Star of Central Intelligence (currently screening and co-starring Kevin Hart), the actor and semi-retired wrestling superstar Dwayne Johnson (aka The Rock) had an image as all-powerful guy who surely wouldn’t be prey to the worries and troubles of ordinary mortals.  

But underneath the buffed tough guy he showed to the world, Johnson had a chequered career on his climb to the top.

Johnson was once of the great professional wrestlers and top box office draws in wrestling history. He was the first African-American champion of the World Wrestling Federation/Entertainment (WWF/WWE) and had been WWE World Champion 10 times, and won six Triple Crowns.

But life wasn’t always this starry.

Johnson clearly remembers a low point in his life when, at 14, he found an eviction notice pinned on the family home, a week after his mother’s car was repossessed. Decades later, Johnson still remembers the feeling of devastation. 

Not that young Dwayne was an angel—he added to his mother’s woes by getting into fights and mixing with young thugs.

But seeing his mother’s desperation made him determined to do better. All the successful men young Johnson knew were men who built their bodies, so that was the path he took.

Four years later, his training program paid off with a full football scholarship to the University of Miami, where he graduated before being signed by the Canadian Football League’s Calgary Stampeders. But the success didn’t last—he was dropped from the team and suffered depression.
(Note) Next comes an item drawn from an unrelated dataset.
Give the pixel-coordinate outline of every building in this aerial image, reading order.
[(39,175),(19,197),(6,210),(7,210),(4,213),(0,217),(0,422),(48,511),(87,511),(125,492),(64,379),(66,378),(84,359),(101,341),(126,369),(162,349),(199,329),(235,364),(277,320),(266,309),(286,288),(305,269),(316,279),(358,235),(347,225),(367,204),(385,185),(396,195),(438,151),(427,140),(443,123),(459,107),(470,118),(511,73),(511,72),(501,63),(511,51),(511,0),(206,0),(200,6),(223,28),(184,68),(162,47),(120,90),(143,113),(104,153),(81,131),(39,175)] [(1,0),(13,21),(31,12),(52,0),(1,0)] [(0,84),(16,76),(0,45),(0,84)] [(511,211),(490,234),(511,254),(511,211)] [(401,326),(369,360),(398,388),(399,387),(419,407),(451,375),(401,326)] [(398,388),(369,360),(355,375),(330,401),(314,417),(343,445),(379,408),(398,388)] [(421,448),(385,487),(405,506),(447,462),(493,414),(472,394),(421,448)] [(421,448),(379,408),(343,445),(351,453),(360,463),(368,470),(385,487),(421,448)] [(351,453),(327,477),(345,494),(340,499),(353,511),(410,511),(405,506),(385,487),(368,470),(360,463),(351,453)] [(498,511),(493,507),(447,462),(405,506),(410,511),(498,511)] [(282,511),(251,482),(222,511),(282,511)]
Abandoning football, he reluctantly decided to follow in the footsteps of his wrestler father and grandfather, which led to his own wrestling superstardom.

But depression was set to tag him along the way, and Johnson had to dig deep to find his path out of that and, when he dug, he found faith.

‘I had to put my faith in God and keep going,’ he told Oprah Winfrey’s Master Class series.

‘My faith and family kept me going. I have a special relationship with God and I count my blessings every day,’ he said.

Johnson’s advice to other depression sufferers comes straight from his own experience.

‘I found that with depression, one of the most important things is to realise is that you’re not alone. Have faith that on the other side of your pain is something good,’ he urges.

Johnson likes Christian rap music, and he is on YouTube performing ‘Peace in the Storm’, which includes the lyrics ‘God has given me gifts so I can be a blessing for someone else’—a sentiment with which few of us would argue.

Johnson has also always been generous in giving time to fans—he holds the Guinness World Record for the most ‘selfies’ in three minutes, taking 105 selfies with fans during the film premiere of San Andreas in London last year.